Как все нормальные люди, не говоря уже о гражданах моего сорта, я испытывал неистребимый страх перед милицией. Войдут – и сейчас же:

«Ваши документы!»

Слово это – зловещий пароль – всегда означало одно и то же. О моём, уснащённом шифрованной пометкой, паспорте бывшего заключённого я уже упоминал.

Какой паспорт предъявит она?

Вагон гремел на стыках, наши физиономии пошатывались в оконном стекле. Никто не входил и не выходил на остановках. Разговор шёл – о чём же мы говорили? Ни о чём. Глухая, негостеприимная страна неслась мимо. После нескольких формальных реплик наступило молчание. Чтобы разрядить его, заговорили о чём-то нарочито незначащем и недавнем – или далёком.

Она взглянула мне в глаза. Я почувствовал, что её томит желание сказать мне что-то необычное и, может быть, непозволительное.

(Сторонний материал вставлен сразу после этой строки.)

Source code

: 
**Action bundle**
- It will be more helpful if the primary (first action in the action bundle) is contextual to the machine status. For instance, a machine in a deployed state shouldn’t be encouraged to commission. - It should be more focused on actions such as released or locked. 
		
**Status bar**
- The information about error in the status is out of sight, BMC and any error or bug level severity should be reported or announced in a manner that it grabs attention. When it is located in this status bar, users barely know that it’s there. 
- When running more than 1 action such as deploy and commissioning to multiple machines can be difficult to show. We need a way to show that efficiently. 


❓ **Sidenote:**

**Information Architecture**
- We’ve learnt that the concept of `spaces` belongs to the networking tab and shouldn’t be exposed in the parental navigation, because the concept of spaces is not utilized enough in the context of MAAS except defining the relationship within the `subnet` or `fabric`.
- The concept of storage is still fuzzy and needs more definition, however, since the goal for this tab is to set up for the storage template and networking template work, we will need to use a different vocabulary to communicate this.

Что-то важное. Прошлое стояло между нами. Обеими ладонями отрешённо провела по себе. Назвала меня по имени.

«Я была... – проговорила она. – Я была хороша!»

Много лет спустя я посетил в свой короткий отпуск государство Израиль. Я знал, что после окончания медицинского института Мира репатриировалась, как это тогда называли, и позвонил нашему общему знакомому, узнать её адрес.

Он ответил: Ты её не застанешь.

Почему, спросил я.

Она умерла, сказал он. В психиатрической больнице.